Tuesday, August 21, 2012
The Rising Tide
© 2006 by Jeff Shaara
Not much of a review, here, but an observation. I think I discovered the best way to learn history. At least, Civil War and World War 2 history.
First, read a whole bunch of reference books on the subject. Whatever interests you. The recently-deceased John Keegan’s military works, Time/Life library stuff, stuff about Lincoln’s assassination and the manhunt to catch Booth, History’s Mysteries and Assorted Weirdities of Dubya-dubya-two.
Then, read a Jeff Shaara novel. Everything falls into place, and you find yourself reliving history. Yes, “reliving” it.
Now, he’s not the greatest writer out there. I have a nagging feeling when I read him that I’m reading something I could’ve read as a freshman in high school. But he knows how to get into the heads of the men who moved and shaped our world in these conflicts. He does drama and action well, the “O the humanity!” things as well as the personalized, “what-if-I-was-in-that-foxhole” moral dilemmas. He takes the birds-eye view of generals and presidents plotting strategy as well as Sarge and the grunts taking the next hill.
And you know what? It works. I find myself able to breeze through a hundred pages at a clip and still want to read the next chapter. The Rising Tide – which concerns itself with the year-and-a-half North African and Sicilian campaigns of WW2 – is the third Shaara book I’ve read, and I’ve given them all grades in the A-range for the reasons cited above.

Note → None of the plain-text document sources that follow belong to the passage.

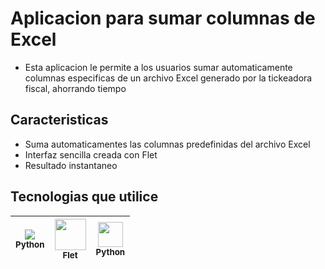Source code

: # Aplicacion para sumar columnas de Excel
- Esta aplicacion le permite a los usuarios sumar automaticamente columnas especificas de un archivo Excel generado por la tickeadora fiscal, ahorrando tiempo

## Caracteristicas
- Suma automaticamentes las columnas predefinidas del archivo Excel
- Interfaz sencilla creada con Flet
- Resultado instantaneo

## Tecnologias que utilice
| <img src="https://skillicons.dev/icons?i=python" /><br><sub>Python</sub> | <img src="https://gallery.flet.dev/icons-browser/icons/loading-animation.png" width=50 heigth=30 /><br><sub>Flet</sub> | <img src="https://github.com/marwin1991/profile-technology-icons/assets/76012086/24b02d77-2f28-43c7-b5d6-e15e3395851b" width=40 heigth=30/><br><sub>Python</sub>
| :---: | :---: | :---: |

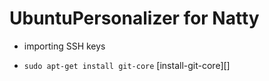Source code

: UbuntuPersonalizer for Natty
============================

* importing SSH keys
* `sudo apt-get install git-core` [install-git-core][]

	[intall-git-core]: apt:git-core

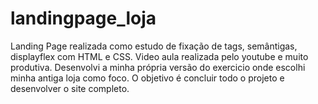 # landingpage_loja
Landing Page realizada como estudo de fixação de tags, semântigas, displayflex com HTML e CSS.
Video aula realizada pelo youtube e muito produtiva. Desenvolvi a minha própria versão
do exercicio onde escolhi minha antiga loja como foco. O objetivo é concluir todo o projeto e 
desenvolver o site completo.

Though I’m hopping on to other topics this fall and winter (the A-bomb, some pure-and-lean-SF paperbacks, a detour back to physics and math, Philip Jose Farmer works), most likely I will return to Mr. Shaara’s book sooner or later. There are two more that follow The Rising Tide, plus one about the Mexican War, one about World War I, and, if I’m not mistaken, a trilogy about WW2 in the Pacific theater. I have no doubts they will all be good reads and great aides to learning history.